[WHAT TO WORK ON]
Across the listing below, how many lines have the word "Format" in them? Provide only the number.
Start of SOURCE RECORDS
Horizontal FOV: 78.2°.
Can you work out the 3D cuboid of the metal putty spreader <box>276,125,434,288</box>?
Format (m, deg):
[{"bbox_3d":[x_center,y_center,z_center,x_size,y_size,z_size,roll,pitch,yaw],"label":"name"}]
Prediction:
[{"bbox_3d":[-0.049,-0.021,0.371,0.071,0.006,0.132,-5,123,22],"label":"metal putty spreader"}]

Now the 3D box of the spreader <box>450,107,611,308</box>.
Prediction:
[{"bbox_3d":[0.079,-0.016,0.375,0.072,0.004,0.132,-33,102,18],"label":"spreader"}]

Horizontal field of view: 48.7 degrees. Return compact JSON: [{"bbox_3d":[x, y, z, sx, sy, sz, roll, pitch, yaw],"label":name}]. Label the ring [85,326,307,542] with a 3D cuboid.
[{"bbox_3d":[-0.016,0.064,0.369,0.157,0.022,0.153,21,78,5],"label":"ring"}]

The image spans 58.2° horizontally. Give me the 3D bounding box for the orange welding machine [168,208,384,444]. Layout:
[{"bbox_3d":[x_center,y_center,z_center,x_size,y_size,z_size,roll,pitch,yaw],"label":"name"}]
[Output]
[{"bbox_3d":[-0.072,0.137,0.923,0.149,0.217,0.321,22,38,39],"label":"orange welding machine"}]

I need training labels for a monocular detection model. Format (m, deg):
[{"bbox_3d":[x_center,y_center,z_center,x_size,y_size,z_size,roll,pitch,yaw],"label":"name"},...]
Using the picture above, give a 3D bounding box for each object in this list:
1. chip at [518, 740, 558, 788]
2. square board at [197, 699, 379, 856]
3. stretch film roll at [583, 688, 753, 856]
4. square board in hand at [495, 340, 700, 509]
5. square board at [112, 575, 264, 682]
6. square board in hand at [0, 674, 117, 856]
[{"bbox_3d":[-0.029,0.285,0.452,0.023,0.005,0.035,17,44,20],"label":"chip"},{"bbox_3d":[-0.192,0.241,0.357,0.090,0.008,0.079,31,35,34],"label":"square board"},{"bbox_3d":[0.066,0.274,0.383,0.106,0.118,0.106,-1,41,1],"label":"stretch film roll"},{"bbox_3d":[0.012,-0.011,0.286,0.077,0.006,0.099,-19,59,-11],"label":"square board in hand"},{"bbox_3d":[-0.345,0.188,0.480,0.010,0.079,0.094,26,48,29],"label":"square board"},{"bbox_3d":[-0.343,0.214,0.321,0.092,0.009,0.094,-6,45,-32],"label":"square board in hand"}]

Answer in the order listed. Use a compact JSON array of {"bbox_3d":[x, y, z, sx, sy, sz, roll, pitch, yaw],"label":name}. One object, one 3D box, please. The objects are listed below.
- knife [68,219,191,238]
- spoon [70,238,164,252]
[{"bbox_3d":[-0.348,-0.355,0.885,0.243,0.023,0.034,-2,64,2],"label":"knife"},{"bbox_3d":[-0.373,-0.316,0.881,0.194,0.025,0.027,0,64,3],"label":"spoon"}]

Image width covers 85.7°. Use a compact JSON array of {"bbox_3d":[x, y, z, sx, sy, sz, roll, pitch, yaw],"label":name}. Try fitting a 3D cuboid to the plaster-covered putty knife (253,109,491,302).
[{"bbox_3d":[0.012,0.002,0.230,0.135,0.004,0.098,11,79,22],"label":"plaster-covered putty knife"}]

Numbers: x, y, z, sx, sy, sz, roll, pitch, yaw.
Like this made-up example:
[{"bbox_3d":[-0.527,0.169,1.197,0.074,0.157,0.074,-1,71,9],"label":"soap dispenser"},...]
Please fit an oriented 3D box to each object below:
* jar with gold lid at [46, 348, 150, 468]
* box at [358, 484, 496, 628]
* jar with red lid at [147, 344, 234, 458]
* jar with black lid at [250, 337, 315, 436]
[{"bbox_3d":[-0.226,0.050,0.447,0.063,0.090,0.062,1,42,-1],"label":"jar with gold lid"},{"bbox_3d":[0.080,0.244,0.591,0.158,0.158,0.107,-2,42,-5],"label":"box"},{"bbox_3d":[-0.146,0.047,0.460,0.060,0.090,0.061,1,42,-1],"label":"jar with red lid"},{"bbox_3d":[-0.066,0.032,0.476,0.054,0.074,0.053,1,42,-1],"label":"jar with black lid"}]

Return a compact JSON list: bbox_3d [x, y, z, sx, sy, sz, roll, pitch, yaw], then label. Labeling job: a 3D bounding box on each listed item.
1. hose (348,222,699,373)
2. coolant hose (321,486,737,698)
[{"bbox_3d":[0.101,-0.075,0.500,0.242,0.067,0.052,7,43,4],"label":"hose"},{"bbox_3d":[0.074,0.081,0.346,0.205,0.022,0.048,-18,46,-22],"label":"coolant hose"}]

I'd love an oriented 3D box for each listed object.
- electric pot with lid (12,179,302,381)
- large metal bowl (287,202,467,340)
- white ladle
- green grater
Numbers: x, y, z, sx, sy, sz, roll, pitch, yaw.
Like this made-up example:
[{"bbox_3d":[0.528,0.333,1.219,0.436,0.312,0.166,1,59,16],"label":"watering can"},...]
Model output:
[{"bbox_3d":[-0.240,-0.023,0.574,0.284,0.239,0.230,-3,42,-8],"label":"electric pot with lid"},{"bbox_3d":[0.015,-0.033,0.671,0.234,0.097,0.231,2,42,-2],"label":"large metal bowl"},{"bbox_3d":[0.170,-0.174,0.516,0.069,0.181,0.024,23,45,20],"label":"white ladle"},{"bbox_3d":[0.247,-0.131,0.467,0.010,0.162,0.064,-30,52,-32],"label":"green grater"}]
End of SOURCE RECORDS
[EXERCISE OUTPUT]
2